If a SLURM job fails or terminates unexpectedly, what mechanisms are available for making sure that temporary data, especially that on compute nodes, is cleaned up?
If you use the local storage (like $TMPDIR) on the node to store temporary data, it will be automatically purged on exit. Every HPC cluster can have a different location of $TMPDIR and can have size limits. Check with local HPC provider for those.

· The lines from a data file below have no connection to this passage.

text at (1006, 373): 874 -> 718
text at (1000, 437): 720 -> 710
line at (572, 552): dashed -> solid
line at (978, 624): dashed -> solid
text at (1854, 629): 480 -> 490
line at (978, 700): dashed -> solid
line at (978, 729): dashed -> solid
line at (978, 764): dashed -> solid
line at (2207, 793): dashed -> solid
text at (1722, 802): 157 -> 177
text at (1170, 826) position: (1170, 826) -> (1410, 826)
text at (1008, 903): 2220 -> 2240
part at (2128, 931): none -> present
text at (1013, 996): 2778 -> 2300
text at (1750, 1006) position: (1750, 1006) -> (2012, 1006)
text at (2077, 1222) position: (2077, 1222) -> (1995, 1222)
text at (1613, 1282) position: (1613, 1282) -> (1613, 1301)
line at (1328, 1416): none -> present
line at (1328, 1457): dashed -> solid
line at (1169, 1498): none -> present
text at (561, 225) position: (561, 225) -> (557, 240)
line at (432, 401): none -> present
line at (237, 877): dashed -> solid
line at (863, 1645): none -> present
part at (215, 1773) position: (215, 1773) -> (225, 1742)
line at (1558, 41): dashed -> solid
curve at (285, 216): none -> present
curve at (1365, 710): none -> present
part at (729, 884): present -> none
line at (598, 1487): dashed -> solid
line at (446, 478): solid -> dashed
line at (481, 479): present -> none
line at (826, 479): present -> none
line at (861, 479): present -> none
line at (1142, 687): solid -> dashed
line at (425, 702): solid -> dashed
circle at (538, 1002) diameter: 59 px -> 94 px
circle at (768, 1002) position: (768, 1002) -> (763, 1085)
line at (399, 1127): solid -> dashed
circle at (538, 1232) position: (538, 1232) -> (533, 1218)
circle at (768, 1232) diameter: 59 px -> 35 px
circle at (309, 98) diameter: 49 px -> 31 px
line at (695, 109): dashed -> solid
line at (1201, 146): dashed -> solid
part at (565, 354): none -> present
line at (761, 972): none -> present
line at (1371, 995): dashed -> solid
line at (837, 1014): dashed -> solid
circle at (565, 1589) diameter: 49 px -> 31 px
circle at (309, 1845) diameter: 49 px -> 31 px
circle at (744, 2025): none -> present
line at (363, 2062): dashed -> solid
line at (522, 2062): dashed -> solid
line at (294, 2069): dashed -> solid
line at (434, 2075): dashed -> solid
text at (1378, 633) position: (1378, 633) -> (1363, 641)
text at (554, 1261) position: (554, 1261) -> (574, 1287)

If there are other things you need to do to cleanup, you can use bash’s error handling. The following is based on response on stack overflow: interrupt handling - How to trap ERR when using 'set -e' in Bash - Stack Overflow
#!/bin/bash
set -eE # same as: `set -o errexit -o errtrace`
trap 'cleanup' ERR
function cleanup(){
echo "FAILED! Cleaning up..."
# rm stuff ...
}
function func(){
ls /root/
}
func
The call to func
will fail, which will cause cleanup
to be called. Note that if any command failure that isn’t part of a conditional will cause this cleanup
function to be called and the whole script to exit. See the man page for bash section here: bash(1): GNU Bourne-Again SHell - Linux man page
You can also trap EXIT instead if you want to also run it when the script completes. It runs regardless of error or no error. It runs second if both ERR and EXIT are trapped.